Laboratory of Animal Cytogenetics and Comparative Genomics (ACCG), Department of Genetics, Faculty of Science, Kasetsart University, Bangkok 10900, Thailand.
Special Research Unit for Wildlife Genomics (SRUWG), Department of Forest Biology, Faculty of Forestry, Kasetsart University, Bangkok 10900, Thailand.
Cells. 2020 Dec 18;9(12):2714. doi: 10.3390/cells9122714.
A substantial portion of the primate genome is composed of non-coding regions, so-called "dark matter", which includes an abundance of tandemly repeated sequences called satellite DNA. Collectively known as the satellitome, this genomic component offers exciting evolutionary insights into aspects of primate genome biology that raise new questions and challenge existing paradigms. A complete human reference genome was recently reported with telomere-to-telomere human X chromosome assembly that resolved hundreds of dark regions, encompassing a 3.1 Mb centromeric satellite array that had not been identified previously. With the recent exponential increase in the availability of primate genomes, and the development of modern genomic and bioinformatics tools, extensive growth in our knowledge concerning the structure, function, and evolution of satellite elements is expected. The current state of knowledge on this topic is summarized, highlighting various types of primate-specific satellite repeats to compare their proportions across diverse lineages. Inter- and intraspecific variation of satellite repeats in the primate genome are reviewed. The functional significance of these sequences is discussed by describing how the transcriptional activity of satellite repeats can affect gene expression during different cellular processes. Sex-linked satellites are outlined, together with their respective genomic organization. Mechanisms are proposed whereby satellite repeats might have emerged as novel sequences during different evolutionary phases. Finally, the main challenges that hinder the detection of satellite DNA are outlined and an overview of the latest methodologies to address technological limitations is presented.

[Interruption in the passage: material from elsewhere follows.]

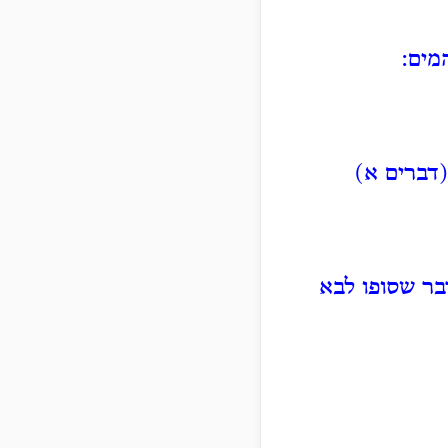
מים:
(דברים א)
בר שסופו לבא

灵长类基因组的很大一部分由非编码区域组成,这些非编码区域被称为“暗物质”,其中包含大量串联重复序列,称为卫星 DNA。这些基因组成分统称为卫星组,它们为灵长类基因组生物学的各个方面提供了令人兴奋的进化见解,这些方面提出了新的问题并挑战了现有范式。最近报道了一个完整的人类参考基因组,其中包括端粒到端粒的人类 X 染色体组装,解决了数百个暗区,包括以前未被识别的 3.1Mb 着丝粒卫星阵列。随着灵长类基因组的可用性最近呈指数级增长,以及现代基因组学和生物信息学工具的发展,预计我们对卫星元件的结构、功能和进化的了解将广泛增加。总结了这一主题的现有知识状态,突出了各种类型的灵长类特异性卫星重复,以比较它们在不同谱系中的比例。综述了灵长类基因组中卫星重复的种间和种内变异。通过描述卫星重复的转录活性如何在不同的细胞过程中影响基因表达,讨论了这些序列的功能意义。概述了性连锁卫星及其各自的基因组组织。提出了卫星重复在不同进化阶段可能作为新序列出现的机制。最后,概述了阻碍卫星 DNA 检测的主要挑战,并介绍了最新的方法学来解决技术限制。